Hillary Clinton unveiled the leadership of her transition team — the folks who will form her administration should she win the November election. In a surprise to nobody except for those who actually believe her rhetoric, Clinton's transition will be headed by a revolving-door partner at a K Street lobbying shop and populated with other influence-peddlers.

Hillary's transition team reflects the rest of her inner circle, which is heavy on corporate connections and cashing out, presaging four years of corporatist governance.

Ken Salazar will be the chairman of Clinton's transition team. "[P]reviously both a secretary of the interior and a Colorado senator," Reuters describes Salazar, omitting his current job: partner at the lobbying firm WilmerHale.

Salazar left the Interior Department early in Obama's second term, in April 2013, and less than two months later, he joined WilmerHale as a partner. "As an Interior Secretary, US Senator and State Attorney General, Ken adds to the firm's rich tradition of lawyers who have served at the highest levels of government, and will fit seamlessly into WilmerHale," the firm said in an announcement at the time.

Salazar's job was to put his public service connections and experience to work for the firm's clients. As the firm put it, to "provide legal, strategic and policy advice to national and international clients, particularly on matters at the intersection of law, business and public policy..."

Salazar isn't officially a lobbyist, but the Denver office which he founded does lobby the federal government. In fact, Salazar's Denver office lobbies the Interior Department Salazar used to run. (As an example of why this matters, the deputy secretary of the Interior is Mike Connor, a former underling of Salazar's.)

A few months later, WilmerHale began registering Indian tribes as clients, and lobbying Interior on their behalf, regarding water usage and other issues. Salazar, according to the firm's website, "leads the firm's efforts on tribal issues." A handful of lobbyists now work in the Denver office Salazar founded.

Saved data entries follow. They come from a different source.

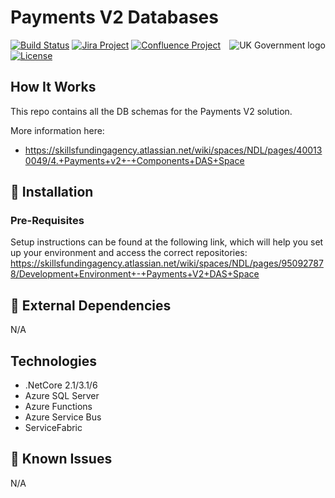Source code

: # Payments V2 Databases

<img src="https://avatars.githubusercontent.com/u/9841374?s=200&v=4" align="right" alt="UK Government logo">

[![Build Status](https://dev.azure.com/sfa-gov-uk/DCT/_apis/build/status/GitHub/Service%20Fabric/SkillsFundingAgency.das-payments-v2-databases?branchName=main)](https://dev.azure.com/sfa-gov-uk/DCT/_apis/build/status/GitHub/Service%20Fabric/SkillsFundingAgency.das-payments-v2-databases?branchName=main)
[![Jira Project](https://img.shields.io/badge/Jira-Project-blue)](https://skillsfundingagency.atlassian.net/secure/RapidBoard.jspa?rapidView=782&projectKey=PV2)
[![Confluence Project](https://img.shields.io/badge/Confluence-Project-blue)](https://skillsfundingagency.atlassian.net/wiki/spaces/NDL/pages/3700621400/Provider+and+Employer+Payments+Payments+BAU)
[![License](https://img.shields.io/badge/license-MIT-lightgrey.svg?longCache=true&style=flat-square)](https://en.wikipedia.org/wiki/MIT_License)


## How It Works

This repo contains all the DB schemas for the Payments V2 solution. 

More information here: 
- https://skillsfundingagency.atlassian.net/wiki/spaces/NDL/pages/400130049/4.+Payments+v2+-+Components+DAS+Space

## 🚀 Installation

### Pre-Requisites

Setup instructions can be found at the following link, which will help you set up your environment and access the correct repositories: https://skillsfundingagency.atlassian.net/wiki/spaces/NDL/pages/950927878/Development+Environment+-+Payments+V2+DAS+Space

## 🔗 External Dependencies

N/A

## Technologies

* .NetCore 2.1/3.1/6
* Azure SQL Server
* Azure Functions
* Azure Service Bus
* ServiceFabric

## 🐛 Known Issues

N/A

Tom Donilon is a co-chair of Clinton's transition team. Donilon was a lobbyist for Fannie Mae from 1999 to 2005, when the government-created mortgage-subsidizer was lobbying fiercely against any regulation or oversight, in part by promising it posed no risk to taxpayers. A few years later, Fannie Mae failed and taxpayers bailed it out.

In addition to his partner income from O'Melveny & Myers, Donilon (until his appointment to the Obama administration) earned legal fees from Citigroup, Goldman Sachs, United Health Group, and Verizon, among others, according to his financial disclosure forms.

Also on the transition team: former Michigan Gov. Jennifer Granholm. Granholm's most recent gig was two years running Hillary's super PAC, which meant hustling for million-dollar checks from finance billionaires like George Soros, Donald Sussman, James Simons, Bernard Schwartz and plenty of others.

Who assembled this transition team? Revolving-door pioneer and lobbying-firm co-founder John Podesta.

John and his brother Tony were Democratic congressional staffers in the 1980s, and in 1988 they cashed out and launched their own lobbying firm. John Podesta passed back through the revolving door in 1993 to join the Clinton administration. Brother Tony kept the family firm going strong, and John rejoined the firm (part-time) as a lobbyist in 2002.

None of this is surprising. Glance at the Revolving Door database kept by the Center for Responsive Politics, and you see that Clinton — by a mile — has the most former staffers in the database of any former lawmaker. Her campaign is heavily funded by K Street as well.

Clinton talks about going after the rich and the special interests. If you can judge a candidate by the cast with which she surrounds herself, then her transition team suggests that a Clinton administration would be a Golden Era for K Street.